WORK INSTRUCTIONS =>
**a.** For the passage on PMNs and gut epithelial barrier integrity, state whether each statement agrees with it: (i) in normal adult humans, the gut epithelial barrier is a monolayer of about 400 m2; (ii) PMNs have only beneficial effects on the gut mucosa; (iii) celiac disease is named as a condition related to microbial translocation. Answer yes or no for each and quote the deciding words.
**b.** In the passage on PMNs and gut epithelial barrier integrity, rewrite everything from "The role of" down to "(reviewed in [190]).", replacing "PMNs" with "neutrophils".

The role of PMNs in maintaining gut epithelial barrier integrity in homeostasis and HIV-1 infection
PMNs were shown to critically impact mucosal homeostasis, especially within the gut compartment [189, “reviewed in 190, 191”, 192]. This is because they play a major role in controlling microbes translocated across impaired gut epithelial barriers. This is based on their exceptional capacity to eliminate extracellular pathogens, as aforementioned, as well as their ability to participate in the healing of damaged tissues (discussed below). However; PMNs may have detrimental effects on inflamed parts of the gut mucosa, especially during certain chronic inflammatory conditions. Hence, one can conclude that PMNs may act as a double-edged sword (reviewed in [190]).
The importance of maintaining gut epithelial barrier integrity in human health
In normal adult humans, approximately, a 400 m2 monolayer of columnar epithelial cells covers the gastrointestinal tract, also known as the gut epithelial barrier, representing the largest environmentally-exposed part of the body. Maintaining an intact gut epithelial barrier is essential for maintaining gut homeostasis (reviewed in [193,194,195,196]). This is because the gut epithelial barrier acts as a physical barrier to prevent the non-physiological passage or translocation of the gut’s lumenal content (i.e. commensal microorganisms and their byproducts, and other noxious substances) to the lamina propria, deeper tissues, and/or into the blood circulation. Indeed, microbial translocation is a consequence and/or a cause of different pathological conditions such as: inflammatory bowel diseases, celiac disease, obesity, diabetes, and certain cancers (e.g. colorectal cancer) [197,198,199,200,201,202,203,204]. Furthermore, the intact gut epithelial barrier is essential for orchestrating the immune responses within the gut compartment [193,194,195,196]. These data underscore the extreme importance of maintaining both the functional and physical integrity of this barrier.

[Data extracted from a collection]
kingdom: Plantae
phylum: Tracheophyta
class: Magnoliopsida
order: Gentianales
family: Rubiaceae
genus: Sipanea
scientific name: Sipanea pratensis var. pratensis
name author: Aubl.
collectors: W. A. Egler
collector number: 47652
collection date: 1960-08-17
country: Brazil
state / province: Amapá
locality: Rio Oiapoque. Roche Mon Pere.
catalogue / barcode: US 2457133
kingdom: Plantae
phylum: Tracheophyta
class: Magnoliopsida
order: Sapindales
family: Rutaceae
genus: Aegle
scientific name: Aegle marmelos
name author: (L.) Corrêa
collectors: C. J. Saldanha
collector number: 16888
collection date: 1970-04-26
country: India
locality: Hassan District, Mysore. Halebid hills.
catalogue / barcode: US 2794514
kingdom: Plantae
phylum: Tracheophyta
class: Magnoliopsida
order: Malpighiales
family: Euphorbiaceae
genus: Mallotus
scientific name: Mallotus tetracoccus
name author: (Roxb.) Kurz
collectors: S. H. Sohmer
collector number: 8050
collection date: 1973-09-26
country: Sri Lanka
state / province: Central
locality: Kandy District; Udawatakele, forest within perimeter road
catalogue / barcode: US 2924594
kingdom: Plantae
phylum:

TASK-BY-TASK SOLUTIONS =>
**a.**
(i) Yes: "approximately, a 400 m2 monolayer of columnar epithelial cells covers the gastrointestinal tract"
(ii) No: "PMNs may have detrimental effects on inflamed parts of the gut mucosa"
(iii) Yes: "inflammatory bowel diseases, celiac disease, obesity, diabetes, and certain cancers"

**b.**
The role of neutrophils in maintaining gut epithelial barrier integrity in homeostasis and HIV-1 infection
neutrophils were shown to critically impact mucosal homeostasis, especially within the gut compartment [189, “reviewed in 190, 191”, 192]. This is because they play a major role in controlling microbes translocated across impaired gut epithelial barriers. This is based on their exceptional capacity to eliminate extracellular pathogens, as aforementioned, as well as their ability to participate in the healing of damaged tissues (discussed below). However; neutrophils may have detrimental effects on inflamed parts of the gut mucosa, especially during certain chronic inflammatory conditions. Hence, one can conclude that neutrophils may act as a double-edged sword (reviewed in [190]).